Polygon ETL allows you to setup an ETL pipeline in Google Cloud Platform for ingesting Polygon blockchain data into BigQuery and Pub/Sub. It comes with CLI tools for exporting Polygon data into convenient formats like CSVs and relational databases.
-
The nodes are run in a Kubernetes cluster.
-
Airflow DAGs export and load Polygon data to BigQuery daily. Refer to Polygon ETL Airflow for deployment instructions.
-
Polygon data is polled periodically from the nodes and pushed to Google Pub/Sub. Refer to Polygon ETL Streaming for deployment instructions.
-
Polygon data is pulled from Pub/Sub, transformed and streamed to BigQuery. Refer to Polygon ETL Dataflow for deployment instructions.
-
Follow the instructions in Polygon ETL Airflow to deploy a Cloud Composer cluster for exporting and loading historical Polygon data. It may take several days for the export DAG to catch up. During this time "load" and "verify_streaming" DAGs will fail.
-
Follow the instructions in Polygon ETL Streaming to deploy the Streamer component.
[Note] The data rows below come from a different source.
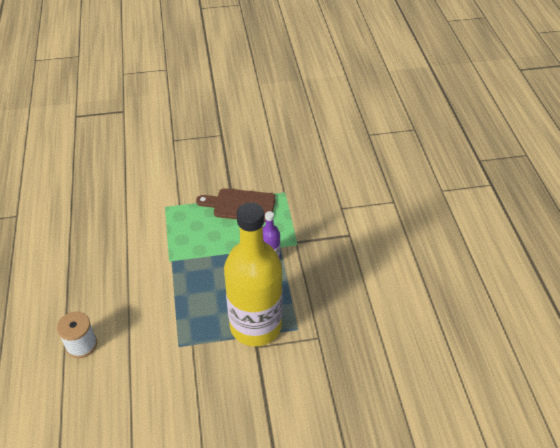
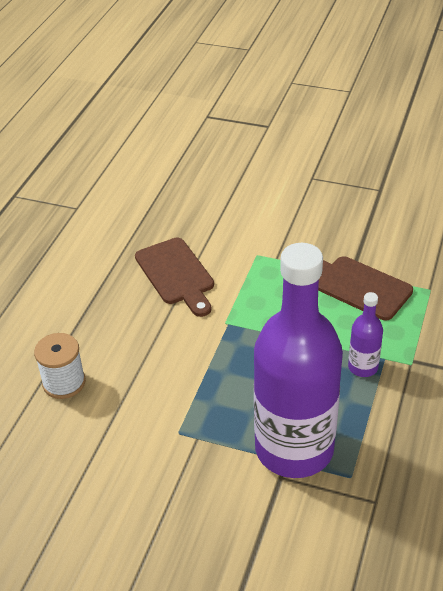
camera: 30 degrees right, 5 degrees down
yellow bottle [224,202,283,346] -> purple bottle [254,243,343,478]
none -> brown cutting board [135,238,214,317]

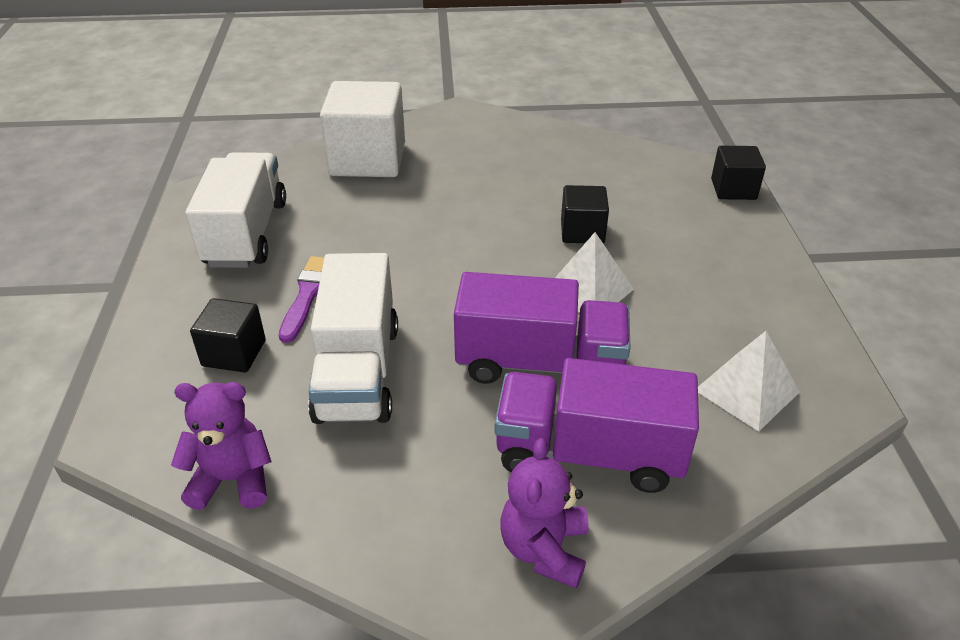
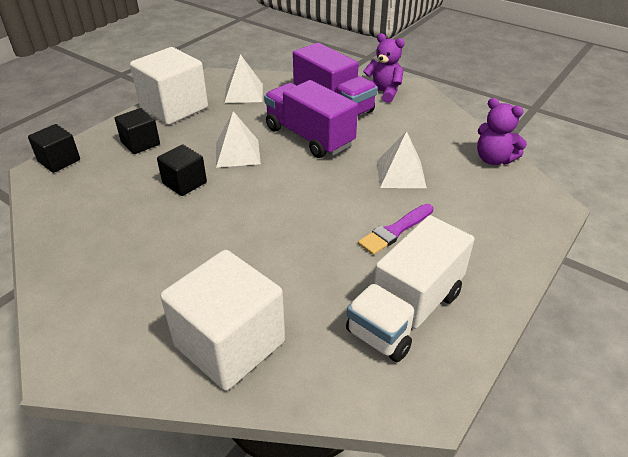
camera: 140 degrees left, 0 degrees up
black cube [190,298,266,372] -> black cube moved to [115,108,160,154]
white truck [308,253,398,424] -> white pyramid [377,131,427,188]
purple teddy bear [500,438,589,588] -> purple teddy bear turned 105 degrees counterclockwise [363,33,405,103]
none -> white cube [130,47,208,125]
For the value in
last_synced_block.txt
specify the last block number of the previous day. You can query it in BigQuery:SELECT number FROM crypto_polygon.blocks ORDER BY number DESC LIMIT 1
. -
Follow the instructions in Polygon ETL Dataflow to deploy the Dataflow component. Monitor "verify_streaming" DAG in Airflow console, once the Dataflow job catches up the latest block, the DAG will succeed.